Fix/computer use aux vision routing by xxxigm · Pull Request #24070 · NousResearch/hermes-agent

xxxigm · 2026-05-12T00:30:10Z

What does this PR do?

Fixes #24015. The computer_use tool's capture action (mode='som' / mode='vision') used to always return a _multimodal envelope containing the screenshot, which was then delivered to the active main session model as the tool result. When the active main model has no vision capability — or when the user explicitly configured auxiliary.vision in config.yaml — that envelope tripped HTTP 404 / 400 at the provider boundary (e.g.

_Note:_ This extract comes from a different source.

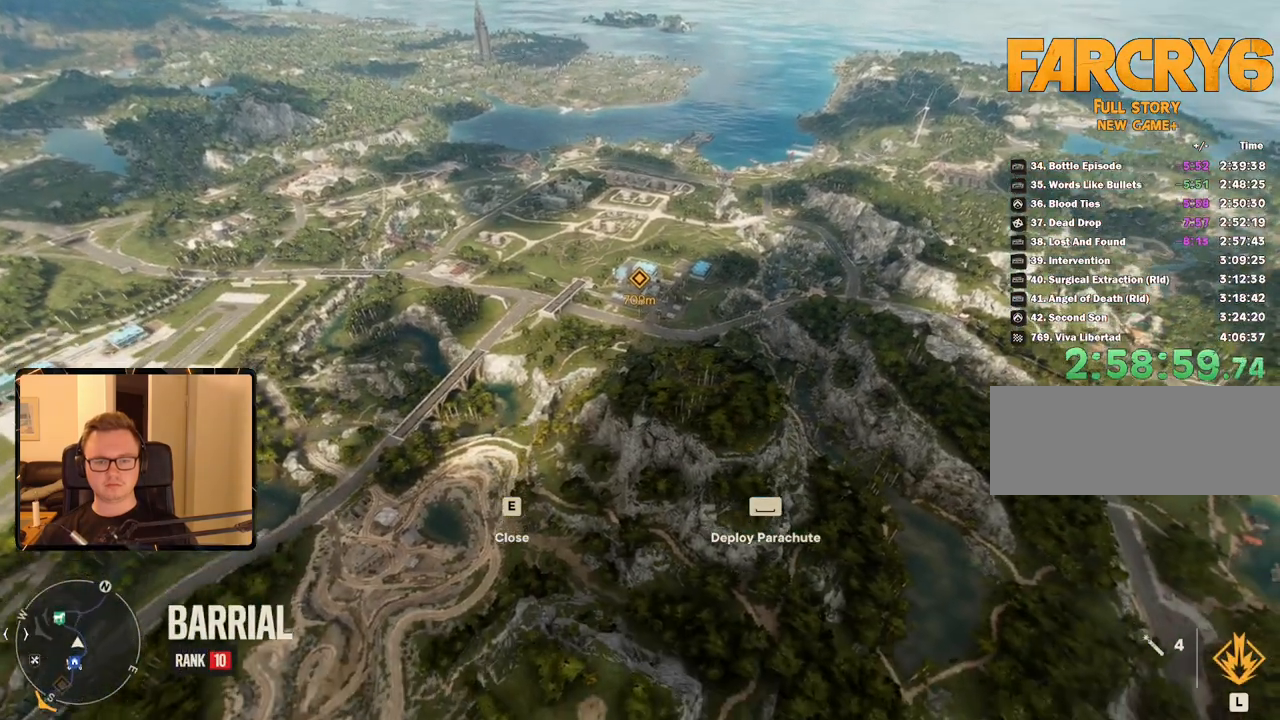
{"keys": ["w"], "mouse": [], "events": []}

No endpoints found that support image input) and the agent loop reported a hard tool failure.

Reporter's repro:

model:
  default: tencent/hy3-preview      # no vision support
  provider: openrouter
auxiliary:
  vision:
    provider: openrouter
    model: google/gemini-2.5-flash  # explicitly configured, never used

computer_use(action='capture', mode='som')
→ ⚠️ API call failed (attempt1/3): NotFoundError [HTTP 404]
   🔌 Provider: openrouter  Model: tencent/hy3-preview
   📝 Error: HTTP 404: No endpoints found that support image input

This PR adds the same routing policy that vision_analyze already uses for user-attached images: when an explicit auxiliary.vision block is set, OR the active main+provider can't carry images inside tool-result messages, OR the main model reports no vision capability, the captured PNG is materialised under $HERMES_HOME/cache/vision/, handed to vision_analyze_tool (which honours auxiliary.vision via the standard async_call_llm(task='vision', ...) router), and the result is returned as a text-only JSON tool message that embeds the analysis alongside the existing AX/SOM index. The main model never sees the pixels — it sees an actionable text description plus the same set-of-mark element index it normally uses.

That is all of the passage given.